> Task description
Give again the lines of the data from its first line through the line with "Let $S$ be a scheme. Let". Change nothing.

> Data to examine
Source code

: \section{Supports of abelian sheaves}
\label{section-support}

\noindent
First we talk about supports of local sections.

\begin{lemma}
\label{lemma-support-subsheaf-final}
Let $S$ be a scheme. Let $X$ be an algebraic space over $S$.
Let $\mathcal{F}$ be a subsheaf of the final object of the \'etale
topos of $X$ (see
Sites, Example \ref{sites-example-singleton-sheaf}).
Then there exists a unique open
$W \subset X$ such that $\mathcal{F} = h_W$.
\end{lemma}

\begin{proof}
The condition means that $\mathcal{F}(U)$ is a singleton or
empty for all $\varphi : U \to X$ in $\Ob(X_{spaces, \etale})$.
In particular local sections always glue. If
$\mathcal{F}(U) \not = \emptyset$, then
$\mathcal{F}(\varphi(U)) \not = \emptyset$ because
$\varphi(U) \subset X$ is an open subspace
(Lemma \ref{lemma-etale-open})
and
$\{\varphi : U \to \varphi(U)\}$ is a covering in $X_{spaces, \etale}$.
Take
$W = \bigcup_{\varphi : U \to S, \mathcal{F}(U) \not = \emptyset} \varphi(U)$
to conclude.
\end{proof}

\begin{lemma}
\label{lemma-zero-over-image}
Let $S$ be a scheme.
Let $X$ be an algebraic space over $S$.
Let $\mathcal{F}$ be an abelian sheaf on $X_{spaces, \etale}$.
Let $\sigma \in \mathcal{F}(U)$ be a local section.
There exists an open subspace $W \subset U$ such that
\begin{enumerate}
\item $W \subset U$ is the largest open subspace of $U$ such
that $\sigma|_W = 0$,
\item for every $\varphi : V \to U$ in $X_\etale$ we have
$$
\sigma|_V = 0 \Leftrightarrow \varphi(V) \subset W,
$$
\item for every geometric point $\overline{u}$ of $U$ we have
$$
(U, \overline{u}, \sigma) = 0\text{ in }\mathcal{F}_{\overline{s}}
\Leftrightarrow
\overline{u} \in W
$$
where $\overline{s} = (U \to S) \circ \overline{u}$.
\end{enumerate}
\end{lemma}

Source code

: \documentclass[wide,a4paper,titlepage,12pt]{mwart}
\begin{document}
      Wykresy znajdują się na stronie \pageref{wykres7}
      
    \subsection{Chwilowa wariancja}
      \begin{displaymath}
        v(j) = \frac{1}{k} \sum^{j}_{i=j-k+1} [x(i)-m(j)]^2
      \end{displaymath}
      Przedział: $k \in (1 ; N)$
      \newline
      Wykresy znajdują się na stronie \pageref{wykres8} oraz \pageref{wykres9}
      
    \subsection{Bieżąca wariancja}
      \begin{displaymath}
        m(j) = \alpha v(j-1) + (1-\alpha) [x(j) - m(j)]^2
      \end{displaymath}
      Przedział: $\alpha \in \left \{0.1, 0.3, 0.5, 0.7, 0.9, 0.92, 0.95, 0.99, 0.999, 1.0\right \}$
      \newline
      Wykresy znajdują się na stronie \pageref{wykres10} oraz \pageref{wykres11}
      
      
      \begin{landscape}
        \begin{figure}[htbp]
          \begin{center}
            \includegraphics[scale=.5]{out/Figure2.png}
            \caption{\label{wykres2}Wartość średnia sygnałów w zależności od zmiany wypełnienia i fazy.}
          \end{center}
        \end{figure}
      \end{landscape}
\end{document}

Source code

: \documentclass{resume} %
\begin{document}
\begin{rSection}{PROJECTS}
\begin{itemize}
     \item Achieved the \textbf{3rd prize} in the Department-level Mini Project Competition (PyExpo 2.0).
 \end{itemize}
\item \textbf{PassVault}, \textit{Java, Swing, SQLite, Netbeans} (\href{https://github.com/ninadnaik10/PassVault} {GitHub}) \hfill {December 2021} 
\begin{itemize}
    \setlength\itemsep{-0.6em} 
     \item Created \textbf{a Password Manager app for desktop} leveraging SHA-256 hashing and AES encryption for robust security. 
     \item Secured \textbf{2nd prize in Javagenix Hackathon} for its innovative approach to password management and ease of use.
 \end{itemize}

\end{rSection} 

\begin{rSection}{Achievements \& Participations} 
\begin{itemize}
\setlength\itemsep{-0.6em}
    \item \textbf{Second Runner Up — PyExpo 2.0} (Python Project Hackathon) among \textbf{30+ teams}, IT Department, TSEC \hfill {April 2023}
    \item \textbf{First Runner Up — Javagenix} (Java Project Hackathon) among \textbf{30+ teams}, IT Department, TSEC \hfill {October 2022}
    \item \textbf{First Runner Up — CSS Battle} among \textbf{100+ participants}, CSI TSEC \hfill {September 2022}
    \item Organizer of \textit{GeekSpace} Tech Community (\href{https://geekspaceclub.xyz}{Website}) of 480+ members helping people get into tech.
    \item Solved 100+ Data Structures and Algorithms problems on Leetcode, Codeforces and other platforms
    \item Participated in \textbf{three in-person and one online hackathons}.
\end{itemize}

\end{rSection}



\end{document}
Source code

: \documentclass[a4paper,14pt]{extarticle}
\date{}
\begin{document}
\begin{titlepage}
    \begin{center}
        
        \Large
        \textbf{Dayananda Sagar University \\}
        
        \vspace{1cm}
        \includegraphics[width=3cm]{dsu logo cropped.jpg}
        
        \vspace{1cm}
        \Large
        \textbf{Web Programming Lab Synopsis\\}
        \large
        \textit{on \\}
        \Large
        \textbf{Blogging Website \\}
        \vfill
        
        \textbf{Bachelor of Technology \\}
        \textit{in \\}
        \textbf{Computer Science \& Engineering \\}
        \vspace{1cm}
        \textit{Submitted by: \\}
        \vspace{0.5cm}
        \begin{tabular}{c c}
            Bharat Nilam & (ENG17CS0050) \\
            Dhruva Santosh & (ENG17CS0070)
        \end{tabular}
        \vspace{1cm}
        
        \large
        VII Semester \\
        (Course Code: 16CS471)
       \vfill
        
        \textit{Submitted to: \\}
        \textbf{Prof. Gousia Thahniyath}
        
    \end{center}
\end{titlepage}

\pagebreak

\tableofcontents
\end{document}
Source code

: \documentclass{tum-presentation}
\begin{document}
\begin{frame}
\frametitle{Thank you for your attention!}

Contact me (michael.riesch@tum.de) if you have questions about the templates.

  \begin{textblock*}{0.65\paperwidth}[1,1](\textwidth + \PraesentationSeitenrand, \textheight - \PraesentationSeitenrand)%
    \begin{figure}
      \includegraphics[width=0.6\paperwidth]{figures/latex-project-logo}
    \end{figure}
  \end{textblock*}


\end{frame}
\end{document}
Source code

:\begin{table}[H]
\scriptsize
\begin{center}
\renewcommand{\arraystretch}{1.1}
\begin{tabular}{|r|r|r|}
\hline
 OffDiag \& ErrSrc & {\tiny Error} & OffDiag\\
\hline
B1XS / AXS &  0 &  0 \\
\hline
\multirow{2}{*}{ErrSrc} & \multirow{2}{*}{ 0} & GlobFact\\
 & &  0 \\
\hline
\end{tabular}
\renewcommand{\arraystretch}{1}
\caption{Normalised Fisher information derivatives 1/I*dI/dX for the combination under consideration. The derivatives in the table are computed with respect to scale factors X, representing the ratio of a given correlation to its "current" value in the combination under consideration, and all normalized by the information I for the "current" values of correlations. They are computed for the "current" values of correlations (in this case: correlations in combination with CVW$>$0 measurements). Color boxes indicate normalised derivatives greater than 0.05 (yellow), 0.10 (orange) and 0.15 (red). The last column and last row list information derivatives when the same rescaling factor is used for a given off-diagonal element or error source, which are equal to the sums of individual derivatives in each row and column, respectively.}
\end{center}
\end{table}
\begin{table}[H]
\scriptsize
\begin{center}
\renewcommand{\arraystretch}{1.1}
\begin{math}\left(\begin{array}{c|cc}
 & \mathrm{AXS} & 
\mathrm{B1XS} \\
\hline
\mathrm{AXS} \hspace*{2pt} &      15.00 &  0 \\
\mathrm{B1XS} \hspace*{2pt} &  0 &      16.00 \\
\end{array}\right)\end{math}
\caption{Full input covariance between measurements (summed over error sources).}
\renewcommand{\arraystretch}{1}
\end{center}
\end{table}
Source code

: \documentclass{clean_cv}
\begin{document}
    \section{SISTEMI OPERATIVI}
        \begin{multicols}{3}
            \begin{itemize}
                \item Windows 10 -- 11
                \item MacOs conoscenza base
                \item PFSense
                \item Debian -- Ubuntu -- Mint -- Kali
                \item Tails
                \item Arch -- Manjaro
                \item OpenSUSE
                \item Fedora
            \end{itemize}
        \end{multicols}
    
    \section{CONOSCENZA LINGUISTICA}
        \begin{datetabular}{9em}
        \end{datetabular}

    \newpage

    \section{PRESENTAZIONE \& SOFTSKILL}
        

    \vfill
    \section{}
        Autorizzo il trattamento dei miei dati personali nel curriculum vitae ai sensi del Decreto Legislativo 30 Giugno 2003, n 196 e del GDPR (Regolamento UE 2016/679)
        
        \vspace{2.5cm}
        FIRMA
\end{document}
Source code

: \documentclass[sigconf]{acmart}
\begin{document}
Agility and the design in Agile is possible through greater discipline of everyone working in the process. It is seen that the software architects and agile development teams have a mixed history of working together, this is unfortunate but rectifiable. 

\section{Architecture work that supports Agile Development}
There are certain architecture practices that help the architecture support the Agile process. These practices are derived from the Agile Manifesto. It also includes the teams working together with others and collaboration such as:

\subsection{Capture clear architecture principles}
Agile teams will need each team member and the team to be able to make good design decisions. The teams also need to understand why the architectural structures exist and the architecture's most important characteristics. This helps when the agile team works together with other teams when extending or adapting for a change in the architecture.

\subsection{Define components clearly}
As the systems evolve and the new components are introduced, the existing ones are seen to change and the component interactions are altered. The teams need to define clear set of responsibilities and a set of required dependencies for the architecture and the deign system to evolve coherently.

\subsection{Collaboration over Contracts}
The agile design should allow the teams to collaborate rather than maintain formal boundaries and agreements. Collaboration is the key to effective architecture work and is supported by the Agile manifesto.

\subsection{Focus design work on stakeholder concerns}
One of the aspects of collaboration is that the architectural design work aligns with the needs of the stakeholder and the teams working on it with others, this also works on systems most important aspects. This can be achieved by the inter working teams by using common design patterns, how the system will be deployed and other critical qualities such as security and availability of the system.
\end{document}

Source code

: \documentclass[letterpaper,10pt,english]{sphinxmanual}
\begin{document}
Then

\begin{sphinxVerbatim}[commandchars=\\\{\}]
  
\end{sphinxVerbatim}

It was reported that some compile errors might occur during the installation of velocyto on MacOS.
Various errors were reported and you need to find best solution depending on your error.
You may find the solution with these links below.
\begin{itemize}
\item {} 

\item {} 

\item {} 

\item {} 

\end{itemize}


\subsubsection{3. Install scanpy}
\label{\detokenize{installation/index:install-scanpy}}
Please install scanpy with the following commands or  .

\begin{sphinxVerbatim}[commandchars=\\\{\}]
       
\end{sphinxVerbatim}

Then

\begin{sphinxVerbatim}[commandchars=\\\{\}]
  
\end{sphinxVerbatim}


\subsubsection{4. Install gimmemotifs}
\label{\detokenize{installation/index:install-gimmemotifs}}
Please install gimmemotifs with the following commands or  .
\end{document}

> Problem solution
Source code

: \section{Supports of abelian sheaves}
\label{section-support}

\noindent
First we talk about supports of local sections.

\begin{lemma}
\label{lemma-support-subsheaf-final}
Let $S$ be a scheme. Let $X$ be an algebraic space over $S$.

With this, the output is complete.